Somehow, over the last few months (if not a year), I have all but stopped writing. But her question tickled my own curiosity. Find below the answer I wrote, shooting from the hip. I have no clue, not really. Feel free, reader, to let me know your thoughts on the matter.
Last Saturday, I did my first “gig” as a volunteer in Nairobi’s second-biggest slum, Mathare, to work with men. Together with a bishop who got kicked out of the Catholic Church, for not marching along well-established religious lines. As we were discussing where I’think we could or should go with this group, the bishop responded: “I think, the goal should be for all of us to build spiritual muscle. Together.”
“Yeah,” I thought. “That is exactly it…”
To come back to your question: there aren’t many who like to exercise their spiritual muscle. Any exercise is bound to create some ache of some sort. So too working with what doesn’t work in one’s life.
I’m not sure it’s a “men only” thing, or a “mostly male” thing. While still bachelor I often wondered if ever I’d meet a woman who was willing to do “the work”. To really go inside and search for those demons that wreak havoc. I’m not talking about pop psychology, or “girlfriend chatter”. No, really serious work. Get fucked scared, get hopelessly hopeless. To seek the darkness and find what on earth the wisdom is that lays contained there.
For me, there was imply no alternative. My “story” just wasn’t working, and I realised so quite early on. Yet, I stuck to the story of who I was, and why stuff did or didn’t work. I weaved that story, and slowly got completely entangled in it. Up to a point where it nearly killed me.
I call that zone the “comfort zone of discomfort”. It is great to be a “victim”, being one means I’m not to blame, and wicked forces out there did all of that to me. So, if I could only convince the world to treat me differently, all would be well. It is a story that is greatly comforting, because it allowed me to NOT do the work, to wallow in my own pittyness, and point fingers outward.
It is a space many (male or female) occupy.
Until the walls start crumbing down.
I have met many, many men all over Africa, in South Africa and in the US who are not afraid of walking towards the flames and dance.
And I have met many women who go into some sort of stupor when you only suggest them making an outing where they don’t dare go.
However, for men of our age, in our culture, it simply isn’t engrained in them. It sounds outdated, but our generation wasn’t yet taught to deal constructively with emotions – be they anger or sadness, lust or love. It is like trying to tell an untrained person to go run a marathon. There’s no muscle anywhere to start the exercise.
Courage as we know it, is defined in narrow ways: the purely physical, the real-life death. We aren’t used or trained or introduced to the other Hero’s Journey; the one of myths, daimons, demons and gods. Of dying to oneself before one dies.
Those concepts – when and if used – are taken literally. There’s hardly enough imagination around to dream walk, to access other realities, to close one’s eyes and feel one’s own demise.
In a world of hardcore capitalism, where one is what one owns, or where one is what one does for a living; a world of materialism not of the kind of iPhones and Mercs but of the “rationally visible as the only truth”; a world of short-term attention – in such a world, closing one’s eyes and travelling inside to meet the ghosts of one’s own unknown and the content of the shadows that lurk in those nooks and crannies, such a journey is simply “not done”.
It demands a kind of courage that no one gets trained in. Not in our day and age, and our culture. If life happens to throw enough bones to keep one content, why on earth would one dive into the underworld? What possible benefit could come out of an expedition into a land where no “natural resources” exist, that is: known beforehand to exist?
I guess it is quite humane to not question life, for as long as life doesn’t question you. It remains an untrained muscle. Where I guess men differ from women, is that women – through their biology, their monthly periods, their ability to give life, their nurturing breasts – are much more than men confronted with life questioning them. Although, I am aware, this sounds quite cliche…
Another possibility is – apart from nurture as described above at length – that the courage men display while alive seems aimed at very much external goals: career, earn, material things. Their struggles lay “out there”.
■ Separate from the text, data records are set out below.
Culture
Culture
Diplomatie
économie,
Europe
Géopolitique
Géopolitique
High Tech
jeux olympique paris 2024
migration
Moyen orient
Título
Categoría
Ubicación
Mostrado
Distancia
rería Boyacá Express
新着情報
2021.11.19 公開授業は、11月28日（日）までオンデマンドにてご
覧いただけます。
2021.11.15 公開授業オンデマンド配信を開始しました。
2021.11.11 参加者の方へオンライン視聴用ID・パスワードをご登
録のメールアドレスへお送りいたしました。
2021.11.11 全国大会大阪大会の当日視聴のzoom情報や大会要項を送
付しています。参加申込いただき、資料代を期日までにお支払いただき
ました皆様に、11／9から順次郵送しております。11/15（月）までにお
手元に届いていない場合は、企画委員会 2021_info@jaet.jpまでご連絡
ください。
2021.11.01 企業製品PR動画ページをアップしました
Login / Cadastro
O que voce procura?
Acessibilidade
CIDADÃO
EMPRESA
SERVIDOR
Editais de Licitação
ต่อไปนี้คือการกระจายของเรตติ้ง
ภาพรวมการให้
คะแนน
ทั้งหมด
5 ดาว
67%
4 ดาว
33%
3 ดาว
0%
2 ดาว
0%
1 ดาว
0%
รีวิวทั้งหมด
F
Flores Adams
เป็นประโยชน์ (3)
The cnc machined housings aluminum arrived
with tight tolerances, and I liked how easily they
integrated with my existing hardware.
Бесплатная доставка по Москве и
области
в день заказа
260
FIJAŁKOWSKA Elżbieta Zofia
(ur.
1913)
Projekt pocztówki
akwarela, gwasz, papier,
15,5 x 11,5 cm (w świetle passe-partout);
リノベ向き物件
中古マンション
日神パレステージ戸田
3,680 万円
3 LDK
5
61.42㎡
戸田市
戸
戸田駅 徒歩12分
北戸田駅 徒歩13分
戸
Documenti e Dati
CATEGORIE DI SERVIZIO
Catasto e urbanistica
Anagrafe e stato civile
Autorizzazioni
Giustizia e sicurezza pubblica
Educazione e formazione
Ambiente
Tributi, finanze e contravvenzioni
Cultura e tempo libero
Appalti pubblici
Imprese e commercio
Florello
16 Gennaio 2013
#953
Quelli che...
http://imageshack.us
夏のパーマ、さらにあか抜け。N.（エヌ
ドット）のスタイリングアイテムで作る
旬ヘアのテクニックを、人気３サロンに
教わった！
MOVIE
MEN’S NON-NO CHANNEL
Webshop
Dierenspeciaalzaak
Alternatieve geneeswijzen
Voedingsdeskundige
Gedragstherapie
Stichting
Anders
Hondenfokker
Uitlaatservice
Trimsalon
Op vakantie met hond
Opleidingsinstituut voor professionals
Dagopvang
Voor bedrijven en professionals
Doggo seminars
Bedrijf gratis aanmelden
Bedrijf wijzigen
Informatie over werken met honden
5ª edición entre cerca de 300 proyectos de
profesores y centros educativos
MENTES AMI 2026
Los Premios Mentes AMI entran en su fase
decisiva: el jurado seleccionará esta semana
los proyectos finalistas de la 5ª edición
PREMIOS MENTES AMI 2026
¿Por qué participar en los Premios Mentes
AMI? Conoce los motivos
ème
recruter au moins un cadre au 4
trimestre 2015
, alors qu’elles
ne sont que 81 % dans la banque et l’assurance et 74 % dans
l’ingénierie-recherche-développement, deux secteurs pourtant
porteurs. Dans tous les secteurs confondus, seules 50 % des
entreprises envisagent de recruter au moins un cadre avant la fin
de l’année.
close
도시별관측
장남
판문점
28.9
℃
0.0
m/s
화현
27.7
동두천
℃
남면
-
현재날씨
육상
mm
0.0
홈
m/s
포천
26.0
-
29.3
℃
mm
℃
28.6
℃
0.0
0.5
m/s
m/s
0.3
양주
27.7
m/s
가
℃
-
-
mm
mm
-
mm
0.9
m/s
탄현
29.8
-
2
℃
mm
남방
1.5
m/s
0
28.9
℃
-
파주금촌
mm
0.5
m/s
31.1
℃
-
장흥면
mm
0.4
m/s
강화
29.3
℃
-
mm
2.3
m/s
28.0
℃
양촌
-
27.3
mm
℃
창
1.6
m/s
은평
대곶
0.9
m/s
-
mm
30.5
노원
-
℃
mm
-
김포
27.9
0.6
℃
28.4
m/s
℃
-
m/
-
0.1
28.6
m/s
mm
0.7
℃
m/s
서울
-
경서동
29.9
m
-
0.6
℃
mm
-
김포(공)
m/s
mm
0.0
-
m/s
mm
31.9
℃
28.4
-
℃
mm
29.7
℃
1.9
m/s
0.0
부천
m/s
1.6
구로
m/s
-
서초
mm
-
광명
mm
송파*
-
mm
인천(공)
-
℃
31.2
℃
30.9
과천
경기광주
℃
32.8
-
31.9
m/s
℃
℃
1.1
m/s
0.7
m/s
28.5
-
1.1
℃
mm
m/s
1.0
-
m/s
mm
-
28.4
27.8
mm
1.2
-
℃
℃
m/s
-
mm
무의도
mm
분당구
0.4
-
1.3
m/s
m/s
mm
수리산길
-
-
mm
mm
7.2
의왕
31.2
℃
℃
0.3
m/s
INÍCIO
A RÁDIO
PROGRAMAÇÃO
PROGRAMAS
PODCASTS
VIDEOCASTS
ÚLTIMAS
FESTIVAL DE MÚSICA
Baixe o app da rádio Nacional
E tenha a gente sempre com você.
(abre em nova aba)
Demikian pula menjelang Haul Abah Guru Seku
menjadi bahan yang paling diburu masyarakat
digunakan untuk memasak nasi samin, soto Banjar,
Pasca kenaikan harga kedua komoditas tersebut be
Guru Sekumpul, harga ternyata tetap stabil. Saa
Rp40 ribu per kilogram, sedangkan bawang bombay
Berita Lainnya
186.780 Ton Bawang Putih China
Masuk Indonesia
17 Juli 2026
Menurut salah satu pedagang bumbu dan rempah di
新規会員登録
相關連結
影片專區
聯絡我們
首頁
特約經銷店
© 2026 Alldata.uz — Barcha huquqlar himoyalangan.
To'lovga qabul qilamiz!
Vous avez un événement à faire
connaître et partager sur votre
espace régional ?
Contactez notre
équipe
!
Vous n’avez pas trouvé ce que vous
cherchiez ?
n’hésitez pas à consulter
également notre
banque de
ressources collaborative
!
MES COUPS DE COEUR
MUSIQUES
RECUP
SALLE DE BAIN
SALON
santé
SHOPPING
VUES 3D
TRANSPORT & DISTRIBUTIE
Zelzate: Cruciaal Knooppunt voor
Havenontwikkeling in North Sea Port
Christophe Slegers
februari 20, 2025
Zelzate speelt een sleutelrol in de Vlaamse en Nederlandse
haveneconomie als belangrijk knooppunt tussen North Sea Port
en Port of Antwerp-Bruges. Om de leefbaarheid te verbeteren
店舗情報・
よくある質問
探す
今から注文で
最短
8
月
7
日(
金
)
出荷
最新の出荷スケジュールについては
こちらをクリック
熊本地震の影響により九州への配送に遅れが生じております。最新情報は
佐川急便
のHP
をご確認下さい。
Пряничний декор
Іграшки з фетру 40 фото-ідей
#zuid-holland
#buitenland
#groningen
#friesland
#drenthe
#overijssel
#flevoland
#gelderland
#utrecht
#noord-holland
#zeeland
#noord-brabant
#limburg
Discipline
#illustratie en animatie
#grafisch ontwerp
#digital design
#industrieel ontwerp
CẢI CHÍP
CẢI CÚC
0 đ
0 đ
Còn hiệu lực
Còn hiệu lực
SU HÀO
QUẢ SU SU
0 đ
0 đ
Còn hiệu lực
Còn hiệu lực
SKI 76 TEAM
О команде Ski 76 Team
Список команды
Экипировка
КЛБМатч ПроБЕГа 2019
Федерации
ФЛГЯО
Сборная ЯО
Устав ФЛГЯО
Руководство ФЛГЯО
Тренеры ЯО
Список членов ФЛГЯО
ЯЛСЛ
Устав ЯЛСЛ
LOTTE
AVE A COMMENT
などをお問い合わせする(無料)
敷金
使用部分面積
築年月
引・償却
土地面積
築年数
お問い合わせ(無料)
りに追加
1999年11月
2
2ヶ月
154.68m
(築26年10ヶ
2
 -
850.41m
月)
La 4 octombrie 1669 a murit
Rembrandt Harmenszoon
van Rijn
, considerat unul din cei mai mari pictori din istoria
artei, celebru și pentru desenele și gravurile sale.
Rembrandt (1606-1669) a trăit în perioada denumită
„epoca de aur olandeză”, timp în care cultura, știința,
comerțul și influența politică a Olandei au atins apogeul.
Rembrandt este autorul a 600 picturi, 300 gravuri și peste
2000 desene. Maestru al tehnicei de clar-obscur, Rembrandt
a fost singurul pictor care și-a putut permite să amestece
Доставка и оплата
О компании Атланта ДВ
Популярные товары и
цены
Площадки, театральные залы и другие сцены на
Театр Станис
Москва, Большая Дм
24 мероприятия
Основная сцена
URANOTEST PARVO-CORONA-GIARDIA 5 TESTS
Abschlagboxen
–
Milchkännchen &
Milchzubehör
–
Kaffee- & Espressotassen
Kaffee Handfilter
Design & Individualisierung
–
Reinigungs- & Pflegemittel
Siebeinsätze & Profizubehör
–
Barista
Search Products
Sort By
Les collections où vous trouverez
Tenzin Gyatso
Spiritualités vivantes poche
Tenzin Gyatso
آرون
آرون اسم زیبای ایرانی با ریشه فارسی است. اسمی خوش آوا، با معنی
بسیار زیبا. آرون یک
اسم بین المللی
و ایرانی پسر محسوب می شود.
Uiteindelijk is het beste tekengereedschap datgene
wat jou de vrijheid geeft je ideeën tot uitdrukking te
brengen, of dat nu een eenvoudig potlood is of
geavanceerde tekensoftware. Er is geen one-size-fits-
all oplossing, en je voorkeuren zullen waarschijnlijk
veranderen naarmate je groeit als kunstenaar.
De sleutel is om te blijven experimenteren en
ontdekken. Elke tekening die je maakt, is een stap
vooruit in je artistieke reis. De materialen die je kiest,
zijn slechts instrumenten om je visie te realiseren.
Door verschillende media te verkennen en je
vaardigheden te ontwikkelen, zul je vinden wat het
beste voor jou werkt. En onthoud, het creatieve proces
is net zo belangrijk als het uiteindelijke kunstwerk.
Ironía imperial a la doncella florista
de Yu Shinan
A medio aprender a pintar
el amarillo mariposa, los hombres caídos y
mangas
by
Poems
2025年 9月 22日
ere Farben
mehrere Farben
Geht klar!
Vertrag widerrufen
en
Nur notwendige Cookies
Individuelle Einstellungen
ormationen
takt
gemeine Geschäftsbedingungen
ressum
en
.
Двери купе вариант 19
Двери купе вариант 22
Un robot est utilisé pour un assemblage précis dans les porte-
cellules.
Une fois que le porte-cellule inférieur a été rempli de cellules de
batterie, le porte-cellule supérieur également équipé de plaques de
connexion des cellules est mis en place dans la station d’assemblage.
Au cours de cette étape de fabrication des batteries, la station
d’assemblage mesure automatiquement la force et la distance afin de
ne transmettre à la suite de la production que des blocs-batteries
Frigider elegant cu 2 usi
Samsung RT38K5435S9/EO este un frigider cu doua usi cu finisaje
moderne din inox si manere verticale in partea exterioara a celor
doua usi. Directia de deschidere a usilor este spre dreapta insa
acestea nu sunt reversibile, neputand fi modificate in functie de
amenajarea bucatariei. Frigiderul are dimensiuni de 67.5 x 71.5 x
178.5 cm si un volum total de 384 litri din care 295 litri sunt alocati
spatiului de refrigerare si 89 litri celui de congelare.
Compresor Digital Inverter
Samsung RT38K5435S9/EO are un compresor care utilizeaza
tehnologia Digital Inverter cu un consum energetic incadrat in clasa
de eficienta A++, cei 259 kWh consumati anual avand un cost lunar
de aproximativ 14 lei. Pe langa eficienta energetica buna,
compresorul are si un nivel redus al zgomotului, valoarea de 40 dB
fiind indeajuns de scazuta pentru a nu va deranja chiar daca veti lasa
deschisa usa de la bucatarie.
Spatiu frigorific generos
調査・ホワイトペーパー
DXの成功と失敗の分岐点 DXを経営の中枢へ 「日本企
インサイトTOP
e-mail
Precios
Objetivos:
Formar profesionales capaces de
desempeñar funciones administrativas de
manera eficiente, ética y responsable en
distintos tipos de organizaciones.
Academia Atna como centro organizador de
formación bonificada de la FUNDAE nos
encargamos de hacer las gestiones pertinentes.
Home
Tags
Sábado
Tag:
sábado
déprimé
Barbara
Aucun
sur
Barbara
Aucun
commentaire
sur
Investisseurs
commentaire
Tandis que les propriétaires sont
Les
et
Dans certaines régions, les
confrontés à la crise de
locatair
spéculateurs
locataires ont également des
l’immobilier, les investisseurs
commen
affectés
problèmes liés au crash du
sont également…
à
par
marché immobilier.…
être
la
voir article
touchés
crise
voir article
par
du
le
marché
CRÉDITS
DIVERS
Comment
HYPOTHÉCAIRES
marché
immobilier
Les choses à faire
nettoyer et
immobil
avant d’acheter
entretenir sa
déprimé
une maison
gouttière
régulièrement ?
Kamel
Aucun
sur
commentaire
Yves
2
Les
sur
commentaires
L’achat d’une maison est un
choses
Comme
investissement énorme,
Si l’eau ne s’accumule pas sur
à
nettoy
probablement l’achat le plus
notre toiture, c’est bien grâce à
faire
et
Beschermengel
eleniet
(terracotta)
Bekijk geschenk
That, in itself, becomes the most fantastic excuse then to never having to go inside. Because the battle lies with (perceived) real life people, real life situations why battle it out with the demons and daimons inside, who can easily be dismissed as the products of one’s own mind, and therefore need only to be controlled, silenced and dominated? Just as they dominate, control and silence the outside world, to the most of their ability…
Above all, I have seen fear in the eyes of men, when asked about the stuff that was NOT working in their lives. It was as if I asked them to undress and take a bath in an ice cold river. Nothing to protect them from the elements, and God knows what’d happen if the current were to wipe them away…
Unfortunately, there’s only so much one can do to invite another into their nooks and crannies, their shadows, their Hero’s Journey. Actually, there’s only one thing I have seen as effective. To simply listen, and acknowledge. To invite and let go.
Until the day comes at which a person says, “My life ain’t working anymore – all my tricks have stopped having an effect, my stories have run dry”, until that day there’s not a lot but staying true to one’s own journey. And to try and see the other as undiluted by one’s own ideas as possible.